===== Dataset entries

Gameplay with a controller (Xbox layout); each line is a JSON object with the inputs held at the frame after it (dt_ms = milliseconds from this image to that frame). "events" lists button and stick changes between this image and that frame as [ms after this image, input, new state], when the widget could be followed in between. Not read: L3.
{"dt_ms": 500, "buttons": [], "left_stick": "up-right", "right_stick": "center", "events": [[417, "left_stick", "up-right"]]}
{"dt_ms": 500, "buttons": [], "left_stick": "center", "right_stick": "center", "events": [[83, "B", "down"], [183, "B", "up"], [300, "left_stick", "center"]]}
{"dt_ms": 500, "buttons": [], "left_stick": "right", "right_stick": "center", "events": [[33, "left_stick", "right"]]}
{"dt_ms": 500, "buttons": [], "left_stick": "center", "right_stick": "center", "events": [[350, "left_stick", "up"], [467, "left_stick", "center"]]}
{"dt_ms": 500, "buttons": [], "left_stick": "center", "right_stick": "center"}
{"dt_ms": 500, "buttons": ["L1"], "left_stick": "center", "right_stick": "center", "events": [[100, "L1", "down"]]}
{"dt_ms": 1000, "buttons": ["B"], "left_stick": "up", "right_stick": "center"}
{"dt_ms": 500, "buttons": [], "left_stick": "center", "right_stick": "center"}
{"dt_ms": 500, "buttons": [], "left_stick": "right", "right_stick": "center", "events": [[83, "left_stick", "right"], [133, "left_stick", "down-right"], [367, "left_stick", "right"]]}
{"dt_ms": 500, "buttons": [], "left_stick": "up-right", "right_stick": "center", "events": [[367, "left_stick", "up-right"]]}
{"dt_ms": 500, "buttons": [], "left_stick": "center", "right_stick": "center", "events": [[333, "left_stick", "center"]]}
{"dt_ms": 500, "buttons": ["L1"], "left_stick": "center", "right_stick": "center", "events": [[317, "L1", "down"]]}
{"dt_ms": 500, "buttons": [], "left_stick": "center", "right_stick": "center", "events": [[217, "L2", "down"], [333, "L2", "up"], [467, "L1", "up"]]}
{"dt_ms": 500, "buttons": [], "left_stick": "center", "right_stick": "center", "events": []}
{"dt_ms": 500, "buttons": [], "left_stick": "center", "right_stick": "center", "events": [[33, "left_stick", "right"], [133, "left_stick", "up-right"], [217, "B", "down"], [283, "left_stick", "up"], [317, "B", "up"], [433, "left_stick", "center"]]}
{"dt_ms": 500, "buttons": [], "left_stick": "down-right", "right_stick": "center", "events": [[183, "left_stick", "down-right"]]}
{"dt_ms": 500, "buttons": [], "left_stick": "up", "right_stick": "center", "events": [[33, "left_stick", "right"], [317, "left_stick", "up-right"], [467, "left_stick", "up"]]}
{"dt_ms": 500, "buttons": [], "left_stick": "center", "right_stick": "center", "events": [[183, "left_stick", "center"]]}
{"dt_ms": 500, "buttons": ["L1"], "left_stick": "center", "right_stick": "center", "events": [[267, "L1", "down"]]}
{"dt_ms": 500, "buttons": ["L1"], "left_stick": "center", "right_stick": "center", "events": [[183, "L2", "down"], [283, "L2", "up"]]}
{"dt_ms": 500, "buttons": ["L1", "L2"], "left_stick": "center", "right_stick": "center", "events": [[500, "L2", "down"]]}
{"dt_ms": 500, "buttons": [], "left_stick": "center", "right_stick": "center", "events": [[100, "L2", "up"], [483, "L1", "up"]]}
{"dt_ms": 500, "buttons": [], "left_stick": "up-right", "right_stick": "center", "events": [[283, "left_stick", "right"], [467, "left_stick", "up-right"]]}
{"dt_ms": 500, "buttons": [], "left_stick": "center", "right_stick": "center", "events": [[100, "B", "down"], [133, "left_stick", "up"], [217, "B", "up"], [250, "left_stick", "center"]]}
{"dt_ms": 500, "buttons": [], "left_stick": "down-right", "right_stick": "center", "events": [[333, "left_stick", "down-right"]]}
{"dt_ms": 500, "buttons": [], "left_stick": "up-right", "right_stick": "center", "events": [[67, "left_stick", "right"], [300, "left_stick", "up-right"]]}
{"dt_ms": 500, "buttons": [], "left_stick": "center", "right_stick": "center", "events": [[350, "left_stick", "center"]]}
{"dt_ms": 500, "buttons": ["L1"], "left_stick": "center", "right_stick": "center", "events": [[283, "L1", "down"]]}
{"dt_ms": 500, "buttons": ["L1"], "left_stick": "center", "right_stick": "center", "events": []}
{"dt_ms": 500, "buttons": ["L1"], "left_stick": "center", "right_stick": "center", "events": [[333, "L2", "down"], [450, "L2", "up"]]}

==========

## What the exercise asks
The full set of entries has to be duplicated precisely.

## Worked solution
Gameplay with a controller (Xbox layout); each line is a JSON object with the inputs held at the frame after it (dt_ms = milliseconds from this image to that frame). "events" lists button and stick changes between this image and that frame as [ms after this image, input, new state], when the widget could be followed in between. Not read: L3.
{"dt_ms": 500, "buttons": [], "left_stick": "up-right", "right_stick": "center", "events": [[417, "left_stick", "up-right"]]}
{"dt_ms": 500, "buttons": [], "left_stick": "center", "right_stick": "center", "events": [[83, "B", "down"], [183, "B", "up"], [300, "left_stick", "center"]]}
{"dt_ms": 500, "buttons": [], "left_stick": "right", "right_stick": "center", "events": [[33, "left_stick", "right"]]}
{"dt_ms": 500, "buttons": [], "left_stick": "center", "right_stick": "center", "events": [[350, "left_stick", "up"], [467, "left_stick", "center"]]}
{"dt_ms": 500, "buttons": [], "left_stick": "center", "right_stick": "center"}
{"dt_ms": 500, "buttons": ["L1"], "left_stick": "center", "right_stick": "center", "events": [[100, "L1", "down"]]}
{"dt_ms": 1000, "buttons": ["B"], "left_stick": "up", "right_stick": "center"}
{"dt_ms": 500, "buttons": [], "left_stick": "center", "right_stick": "center"}
{"dt_ms": 500, "buttons": [], "left_stick": "right", "right_stick": "center", "events": [[83, "left_stick", "right"], [133, "left_stick", "down-right"], [367, "left_stick", "right"]]}
{"dt_ms": 500, "buttons": [], "left_stick": "up-right", "right_stick": "center", "events": [[367, "left_stick", "up-right"]]}
{"dt_ms": 500, "buttons": [], "left_stick": "center", "right_stick": "center", "events": [[333, "left_stick", "center"]]}
{"dt_ms": 500, "buttons": ["L1"], "left_stick": "center", "right_stick": "center", "events": [[317, "L1", "down"]]}
{"dt_ms": 500, "buttons": [], "left_stick": "center", "right_stick": "center", "events": [[217, "L2", "down"], [333, "L2", "up"], [467, "L1", "up"]]}
{"dt_ms": 500, "buttons": [], "left_stick": "center", "right_stick": "center", "events": []}
{"dt_ms": 500, "buttons": [], "left_stick": "center", "right_stick": "center", "events": [[33, "left_stick", "right"], [133, "left_stick", "up-right"], [217, "B", "down"], [283, "left_stick", "up"], [317, "B", "up"], [433, "left_stick", "center"]]}
{"dt_ms": 500, "buttons": [], "left_stick": "down-right", "right_stick": "center", "events": [[183, "left_stick", "down-right"]]}
{"dt_ms": 500, "buttons": [], "left_stick": "up", "right_stick": "center", "events": [[33, "left_stick", "right"], [317, "left_stick", "up-right"], [467, "left_stick", "up"]]}
{"dt_ms": 500, "buttons": [], "left_stick": "center", "right_stick": "center", "events": [[183, "left_stick", "center"]]}
{"dt_ms": 500, "buttons": ["L1"], "left_stick": "center", "right_stick": "center", "events": [[267, "L1", "down"]]}
{"dt_ms": 500, "buttons": ["L1"], "left_stick": "center", "right_stick": "center", "events": [[183, "L2", "down"], [283, "L2", "up"]]}
{"dt_ms": 500, "buttons": ["L1", "L2"], "left_stick": "center", "right_stick": "center", "events": [[500, "L2", "down"]]}
{"dt_ms": 500, "buttons": [], "left_stick": "center", "right_stick": "center", "events": [[100, "L2", "up"], [483, "L1", "up"]]}
{"dt_ms": 500, "buttons": [], "left_stick": "up-right", "right_stick": "center", "events": [[283, "left_stick", "right"], [467, "left_stick", "up-right"]]}
{"dt_ms": 500, "buttons": [], "left_stick": "center", "right_stick": "center", "events": [[100, "B", "down"], [133, "left_stick", "up"], [217, "B", "up"], [250, "left_stick", "center"]]}
{"dt_ms": 500, "buttons": [], "left_stick": "down-right", "right_stick": "center", "events": [[333, "left_stick", "down-right"]]}
{"dt_ms": 500, "buttons": [], "left_stick": "up-right", "right_stick": "center", "events": [[67, "left_stick", "right"], [300, "left_stick", "up-right"]]}
{"dt_ms": 500, "buttons": [], "left_stick": "center", "right_stick": "center", "events": [[350, "left_stick", "center"]]}
{"dt_ms": 500, "buttons": ["L1"], "left_stick": "center", "right_stick": "center", "events": [[283, "L1", "down"]]}
{"dt_ms": 500, "buttons": ["L1"], "left_stick": "center", "right_stick": "center", "events": []}
{"dt_ms": 500, "buttons": ["L1"], "left_stick": "center", "right_stick": "center", "events": [[333, "L2", "down"], [450, "L2", "up"]]}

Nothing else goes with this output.